*** Opening Data section ***

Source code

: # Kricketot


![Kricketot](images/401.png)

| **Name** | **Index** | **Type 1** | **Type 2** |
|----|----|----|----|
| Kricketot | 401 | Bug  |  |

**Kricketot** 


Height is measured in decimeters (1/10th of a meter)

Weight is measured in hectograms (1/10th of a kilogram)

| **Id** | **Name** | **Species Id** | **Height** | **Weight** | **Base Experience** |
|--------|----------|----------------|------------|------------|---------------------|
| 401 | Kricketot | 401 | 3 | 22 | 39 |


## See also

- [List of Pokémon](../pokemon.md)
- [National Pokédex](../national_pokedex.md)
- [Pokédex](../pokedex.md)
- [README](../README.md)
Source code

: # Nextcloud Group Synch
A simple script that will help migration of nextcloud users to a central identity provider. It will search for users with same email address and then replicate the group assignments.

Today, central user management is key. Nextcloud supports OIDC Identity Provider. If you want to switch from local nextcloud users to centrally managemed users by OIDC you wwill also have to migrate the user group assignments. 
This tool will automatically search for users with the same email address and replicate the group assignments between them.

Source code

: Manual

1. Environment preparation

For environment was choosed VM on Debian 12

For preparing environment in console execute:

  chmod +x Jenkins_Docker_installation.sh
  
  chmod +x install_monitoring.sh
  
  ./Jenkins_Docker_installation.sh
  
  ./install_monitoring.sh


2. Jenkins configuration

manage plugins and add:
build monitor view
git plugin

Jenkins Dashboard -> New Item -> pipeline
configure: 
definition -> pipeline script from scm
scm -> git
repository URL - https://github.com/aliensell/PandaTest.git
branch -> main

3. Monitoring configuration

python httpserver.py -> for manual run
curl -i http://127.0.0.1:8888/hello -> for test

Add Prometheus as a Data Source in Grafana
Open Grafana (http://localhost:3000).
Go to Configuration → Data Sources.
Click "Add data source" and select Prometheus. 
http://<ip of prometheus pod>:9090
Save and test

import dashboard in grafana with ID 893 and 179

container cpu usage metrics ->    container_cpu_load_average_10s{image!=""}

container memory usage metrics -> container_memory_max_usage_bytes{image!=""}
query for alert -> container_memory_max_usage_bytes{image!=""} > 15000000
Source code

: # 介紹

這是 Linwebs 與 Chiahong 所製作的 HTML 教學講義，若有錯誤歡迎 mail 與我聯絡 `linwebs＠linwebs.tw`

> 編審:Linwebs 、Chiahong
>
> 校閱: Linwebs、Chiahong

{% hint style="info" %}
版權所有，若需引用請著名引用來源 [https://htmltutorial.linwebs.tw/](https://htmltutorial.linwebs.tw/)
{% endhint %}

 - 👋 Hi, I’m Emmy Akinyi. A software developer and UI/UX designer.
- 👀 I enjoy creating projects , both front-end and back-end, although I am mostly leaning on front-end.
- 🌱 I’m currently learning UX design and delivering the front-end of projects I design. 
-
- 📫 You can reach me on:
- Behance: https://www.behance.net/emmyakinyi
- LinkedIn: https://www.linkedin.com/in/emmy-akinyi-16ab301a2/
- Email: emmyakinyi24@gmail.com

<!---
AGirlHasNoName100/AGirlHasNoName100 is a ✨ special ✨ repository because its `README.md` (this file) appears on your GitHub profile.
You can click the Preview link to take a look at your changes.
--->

*** Closing Data section ***

-- To-do item --
Please find all lines of the entries that hold the string "repository" and copy them.

-- Result of the exercise --
repository URL - https://github.com/aliensell/PandaTest.git
AGirlHasNoName100/AGirlHasNoName100 is a ✨ special ✨ repository because its `README.md` (this file) appears on your GitHub profile.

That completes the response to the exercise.